Transcribed page contents:
────────

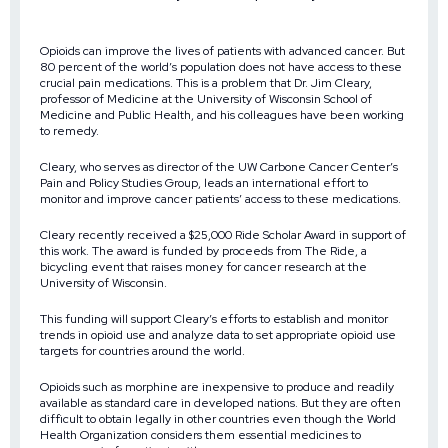
Opioids can improve the lives of patients with advanced cancer. But
80 percent of the world’s population does not have access to these
crucial pain medications. This is a problem that Dr. Jim Cleary,
professor of Medicine at the University of Wisconsin School of
Medicine and Public Health, and his colleagues have been working
to remedy.
Cleary, who serves as director of the UW Carbone Cancer Center’s
Pain and Policy Studies Group, leads an international effort to
monitor and improve cancer patients’ access to these medications.
Cleary recently received a $25,000 Ride Scholar Award in support of
this work. The award is funded by proceeds from The Ride, a
bicycling event that raises money for cancer research at the
University of Wisconsin.
This funding will support Cleary’s efforts to establish and monitor
trends in opioid use and analyze data to set appropriate opioid use
targets for countries around the world.
Opioids such as morphine are inexpensive to produce and readily
available as standard care in developed nations. But they are often
difficult to obtain legally in other countries even though the World
Health Organization considers them essential medicines to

────────

WHAT IS REQUIRED: Filter the lines above, keeping each one that contains the string "Ride".

RESULT:
Cleary recently received a $25,000 Ride Scholar Award in support of
this work. The award is funded by proceeds from The Ride, a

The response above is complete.